───── ФРАГМЕНТ ТЕКСТА
Вы находитесь: Главная страница> Тютчев Федор> Художественное своеобразие лирики Ф. И. Тютчева

Сочинение на тему «Художественное своеобразие лирики Ф. И. Тютчева»

Большой интерес в двадцатые годы XIX века вызвала немецкая романтическая идеология, в частности философия Шеллинга, согласно которой мир души (микрокосмос) соизмеряется с миром Космоса (макрокосмос). В преодолении же этого противостояния виделась самореализация личности, совершенствование внутреннего мира человека.

Ф. И. Тютчев, бывший последователем философии любомудров, разделял и идеи немецкой натурфилософии. Поэта-философа волнуют проблемы бытия, взаимосвязи человека и мироздания, соотношение мира дольнего и мира горнего.

В центре художественного мира Тютчева — осознание человека на границе жизни и смерти. Поэт воспринимает мир, бытие как катастрофу:

Когда пробьёт последний час природы,
Состав частей разрушится земных:
Всё зримое опять покроют воды,
И божий лик изобразится в них!

Апокалиптическое мировосприятие, предчувствие неотвратимого конца — отличительные черты мироощущения лирического героя Тютчева.
──────────
───── ИСХОДНЫЕ ДАННЫЕ
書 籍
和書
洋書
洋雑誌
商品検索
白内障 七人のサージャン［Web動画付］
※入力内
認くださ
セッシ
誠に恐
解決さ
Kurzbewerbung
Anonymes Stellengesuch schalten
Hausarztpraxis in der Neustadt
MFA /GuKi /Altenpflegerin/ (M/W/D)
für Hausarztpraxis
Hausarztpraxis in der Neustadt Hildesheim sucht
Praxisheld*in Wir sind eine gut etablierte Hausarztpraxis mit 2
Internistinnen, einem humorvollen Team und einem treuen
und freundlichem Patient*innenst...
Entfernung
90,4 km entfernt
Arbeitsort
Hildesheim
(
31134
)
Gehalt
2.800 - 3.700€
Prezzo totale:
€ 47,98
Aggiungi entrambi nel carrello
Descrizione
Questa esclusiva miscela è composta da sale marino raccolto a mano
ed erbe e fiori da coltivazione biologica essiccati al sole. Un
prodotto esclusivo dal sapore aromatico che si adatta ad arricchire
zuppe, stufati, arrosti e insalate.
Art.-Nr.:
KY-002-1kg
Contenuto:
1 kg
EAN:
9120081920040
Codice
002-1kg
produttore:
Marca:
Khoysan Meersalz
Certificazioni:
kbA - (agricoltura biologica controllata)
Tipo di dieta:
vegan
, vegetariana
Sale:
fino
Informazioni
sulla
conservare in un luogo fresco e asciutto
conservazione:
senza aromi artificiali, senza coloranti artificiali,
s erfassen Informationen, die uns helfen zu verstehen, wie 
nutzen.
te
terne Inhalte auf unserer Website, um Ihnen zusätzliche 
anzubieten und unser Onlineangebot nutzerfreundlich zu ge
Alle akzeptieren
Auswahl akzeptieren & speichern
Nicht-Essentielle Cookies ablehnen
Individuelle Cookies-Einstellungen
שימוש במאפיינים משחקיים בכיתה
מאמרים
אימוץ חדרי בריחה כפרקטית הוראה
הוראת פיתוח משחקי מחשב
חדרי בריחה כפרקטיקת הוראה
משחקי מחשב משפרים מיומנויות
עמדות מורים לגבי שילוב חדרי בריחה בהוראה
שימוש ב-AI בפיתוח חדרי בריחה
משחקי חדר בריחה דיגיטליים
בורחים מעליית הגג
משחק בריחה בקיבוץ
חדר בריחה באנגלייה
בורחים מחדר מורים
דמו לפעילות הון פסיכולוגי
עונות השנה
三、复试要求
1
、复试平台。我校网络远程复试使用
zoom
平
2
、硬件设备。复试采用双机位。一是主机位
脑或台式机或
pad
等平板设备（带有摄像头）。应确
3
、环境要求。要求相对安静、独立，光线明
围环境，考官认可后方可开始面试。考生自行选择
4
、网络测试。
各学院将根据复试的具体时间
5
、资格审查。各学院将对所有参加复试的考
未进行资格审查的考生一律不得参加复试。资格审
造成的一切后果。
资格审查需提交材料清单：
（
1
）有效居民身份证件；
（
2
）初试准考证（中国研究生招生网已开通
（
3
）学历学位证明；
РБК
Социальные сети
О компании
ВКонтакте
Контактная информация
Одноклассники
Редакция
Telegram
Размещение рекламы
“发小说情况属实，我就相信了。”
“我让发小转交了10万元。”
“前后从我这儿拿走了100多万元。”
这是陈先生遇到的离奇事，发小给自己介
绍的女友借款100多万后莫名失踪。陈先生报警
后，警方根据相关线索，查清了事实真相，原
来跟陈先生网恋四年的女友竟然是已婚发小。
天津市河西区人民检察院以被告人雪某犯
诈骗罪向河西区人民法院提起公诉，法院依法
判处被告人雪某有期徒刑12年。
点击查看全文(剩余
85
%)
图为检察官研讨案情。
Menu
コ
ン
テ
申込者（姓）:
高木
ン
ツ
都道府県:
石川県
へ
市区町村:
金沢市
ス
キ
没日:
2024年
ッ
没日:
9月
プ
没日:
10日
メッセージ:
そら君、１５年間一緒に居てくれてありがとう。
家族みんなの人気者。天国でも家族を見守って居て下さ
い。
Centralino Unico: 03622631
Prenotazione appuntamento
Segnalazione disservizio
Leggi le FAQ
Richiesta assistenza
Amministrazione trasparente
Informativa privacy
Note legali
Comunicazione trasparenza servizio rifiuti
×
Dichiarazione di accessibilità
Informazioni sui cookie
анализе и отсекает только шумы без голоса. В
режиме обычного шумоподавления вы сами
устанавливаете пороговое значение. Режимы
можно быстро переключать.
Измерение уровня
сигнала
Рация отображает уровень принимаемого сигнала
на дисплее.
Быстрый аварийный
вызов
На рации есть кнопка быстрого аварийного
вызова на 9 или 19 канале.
──────────
:: ЗАДАНИЕ ::
Перепишите без изменений часть сочинения о лирике Тютчева между словами «Большой интерес в» и «изобразится в них!» включительно.

:: ВЫПОЛНЕННОЕ ЗАДАНИЕ ::
Большой интерес в двадцатые годы XIX века вызвала немецкая романтическая идеология, в частности философия Шеллинга, согласно которой мир души (микрокосмос) соизмеряется с миром Космоса (макрокосмос). В преодолении же этого противостояния виделась самореализация личности, совершенствование внутреннего мира человека.

Ф. И. Тютчев, бывший последователем философии любомудров, разделял и идеи немецкой натурфилософии. Поэта-философа волнуют проблемы бытия, взаимосвязи человека и мироздания, соотношение мира дольнего и мира горнего.

В центре художественного мира Тютчева — осознание человека на границе жизни и смерти. Поэт воспринимает мир, бытие как катастрофу:

Когда пробьёт последний час природы,
Состав частей разрушится земных:
Всё зримое опять покроют воды,
И божий лик изобразится в них!